Carta para a namorada do meu pai *

Entraste na minha vida quando eu tinha 5 anos, depois da separação dos meus pais. Eu não percebia o que sentia mas sabia que tinha dores. As dores eram de tristeza – porque os meus pais se tinham separado. Não entendia o que tinha acontecido e sentia que a culpa era minha. Sabes que eu achava que eles se tinham separado por causa das minhas birras? E que, se me tivesse portado melhor, talvez ainda vivêssemos todos na mesma casa?

Depois,

tu chegaste à minha vida.

Desejei muito não gostar de ti e esforcei-me bastante, mas tu fizeste tudo bem:

– Chegaste devagarinho, sem te impores.

– Não fizeste um esforço falso para me conquistar, respeitaste os meus tempos para te aproximares de mim.

– Começámos por conversar sobre o mundo e sobre animais porque percebeste que tínhamos essa paixão em comum e tu, de forma natural, fizeste crescer esse tema de comunicação entre nós.

– Foste andar comigo de bicicleta e estimulaste o meu talento para jogar volley. Desde o primeiro momento percebi que brincavas comigo com prazer e não para conquistar/agradar o meu pai. As crianças sabem essas coisas.

– Durante muito meses despedias-te depois do jantar e “deixavas o pai só para mim” (na verdade não sei se, de facto, ias para casa mas essa atitude de sensibilidade  marcou-me. Era uma altura em que estava a tentar perceber as coisas).

– Só passado muito tempo te vi dar um beijo na boca do meu pai. (Enquanto percebeste que não estava preparada, fizeste questão de te comportar sempre como uma amiga lá de casa, sem grandes manifestações de afecto típicas de um casal).

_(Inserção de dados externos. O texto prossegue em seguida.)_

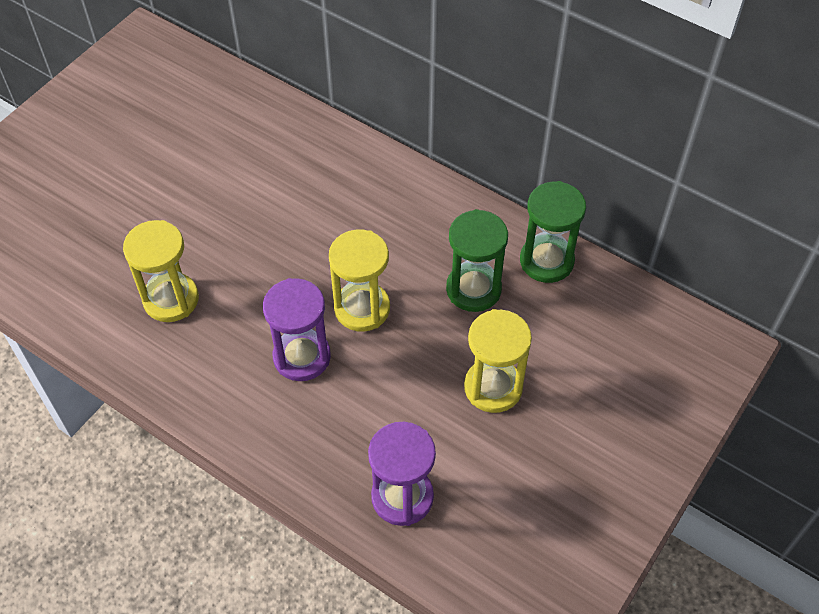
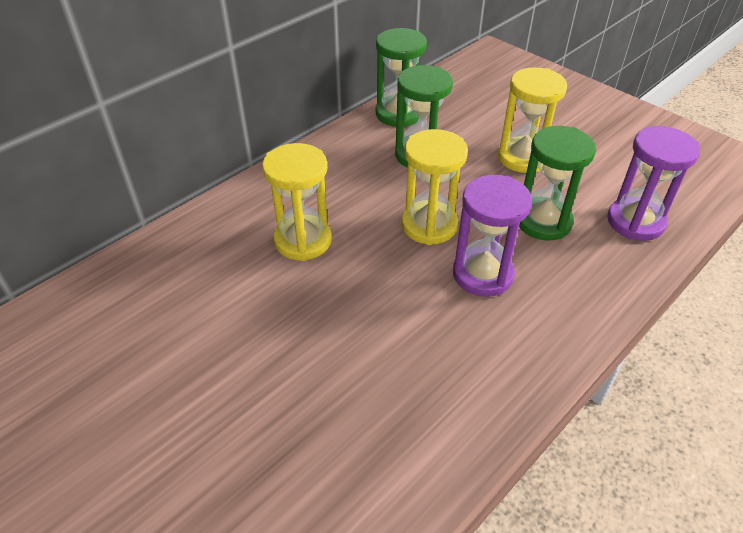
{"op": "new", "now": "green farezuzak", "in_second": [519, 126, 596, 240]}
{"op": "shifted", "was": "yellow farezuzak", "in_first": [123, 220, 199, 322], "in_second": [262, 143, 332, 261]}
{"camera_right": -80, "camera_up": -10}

– Elogiavas sempre a minha mãe quando eu falava dela. Lembro-me de me dizeres que a achavas muito bonita e inteligente e da felicidade que senti ao ouvir essas palavras ditas por ti.

– Nunca deixaste o meu pai dizer mal da minha mãe à minha frente (quando eles discutiam ao telefone, eras tu que me pegavas pela mão e me levavas para longe do conflito).

– Quando começámos a falar mais e a ser amigas disseste-me assim: “ Marta, sou tua amiga não sou a tua mãe. Tens uma mãe excelente e, agora, tens em mim uma amiga para a vida”. Isto foi determinante, não querias o lugar de ninguém.

– Nunca te impuseste na minha educação mesmo quando fui injusta e mal educada contigo (aconteceu 3 vezes). Tiveste uma calma olímpica. Deixaste-me acalmar dizendo-me apenas que as minhas palavras te magoavam. Disseste também que sabias que eu ia perceber isso, porque tinha bom coração. Tinhas razão: caí sempre em mim para te pedir desculpa. Recebeste sempre o meu abraço sem sermões nem ressentimentos. (E nunca contaste ao pai que me tinha portado mal!)

– Foste sempre mediadora dos meus conflitos com o pai sem grandes interferências: usavas o sentido de humor para aliviar as nossas discussões e depois, subtilmente, davas alternativas para a solução do conflito.

– Quando acabei o Liceu com média de 17, tu não sabes mas eu vi-te no atrium da escola à procura do meu nome na pauta e quando encontraste as minhas notas, eu vi-te comovida de alegria. Estava escondida atrás de uma porta à espera do pai para o surpreender mas foste tu que me surpreendeste: entraste primeiro porque o pai ficou a estacionar o carro. E naquele momento confirmei mais uma vez o teu orgulho e amor por mim.

Não sei como foi possível fazeres tudo tão bem porque agora que sou quase adulta e sei que é mesmo muito difícil. Mas tu fizeste tudo certo e até parecer fácil. Esforçaste-te, respeitaste-me, colocaste-te sempre no meu lugar.

Quis escrever isto para te dizer obrigada e para te dizer que te adoro. Que, por tudo isto, a nossa amizade vai muito para além da tua relação com o meu pai: fiques ou não com ele para sempre, agora digo-te eu: estarei sempre na tua vida e quando fores velhinha vou tomar conta de ti.

Talvez este teu exemplo possa inspirar e guiar outros e outras namorados e namoradas de pessoas com filhos. Vejo muitos conflitos à minha voltas. Se tu conseguiste, todas as pessoas conseguem. Assim queiram. Assim se esforcem.

Fizeste tudo certo e eu tenho o resto da vida para te retribuir a segurança e paz que me deste sempre e que foi tão importante para o meu crescimento.